◆ About this task: Extract every line below that contains the word "pink", and copy each one in full.

◆ Input data:
####################

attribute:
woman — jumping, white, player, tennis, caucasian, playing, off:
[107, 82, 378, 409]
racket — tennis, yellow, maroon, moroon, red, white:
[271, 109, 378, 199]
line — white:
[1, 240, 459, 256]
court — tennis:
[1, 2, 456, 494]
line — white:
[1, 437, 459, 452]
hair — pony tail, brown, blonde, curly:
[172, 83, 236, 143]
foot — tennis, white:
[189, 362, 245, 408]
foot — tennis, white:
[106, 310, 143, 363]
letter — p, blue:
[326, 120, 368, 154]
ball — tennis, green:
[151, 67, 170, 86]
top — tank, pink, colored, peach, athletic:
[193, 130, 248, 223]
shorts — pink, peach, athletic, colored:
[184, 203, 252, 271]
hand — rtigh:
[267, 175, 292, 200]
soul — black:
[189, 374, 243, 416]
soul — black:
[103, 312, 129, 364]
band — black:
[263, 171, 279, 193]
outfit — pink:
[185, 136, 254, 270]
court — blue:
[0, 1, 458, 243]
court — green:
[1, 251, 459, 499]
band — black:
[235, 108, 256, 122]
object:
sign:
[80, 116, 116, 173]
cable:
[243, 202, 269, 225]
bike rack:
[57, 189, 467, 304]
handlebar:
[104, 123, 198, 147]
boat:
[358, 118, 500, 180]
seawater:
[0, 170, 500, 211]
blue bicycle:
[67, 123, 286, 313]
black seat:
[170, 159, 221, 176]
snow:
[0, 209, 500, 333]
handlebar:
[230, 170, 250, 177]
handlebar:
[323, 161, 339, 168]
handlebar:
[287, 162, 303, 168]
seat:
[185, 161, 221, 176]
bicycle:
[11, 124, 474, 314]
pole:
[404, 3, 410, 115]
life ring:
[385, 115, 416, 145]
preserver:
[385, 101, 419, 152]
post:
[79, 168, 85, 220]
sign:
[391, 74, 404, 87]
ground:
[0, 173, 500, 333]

####################

◆ Worked solution:
top — tank, pink, colored, peach, athletic:
shorts — pink, peach, athletic, colored:
outfit — pink:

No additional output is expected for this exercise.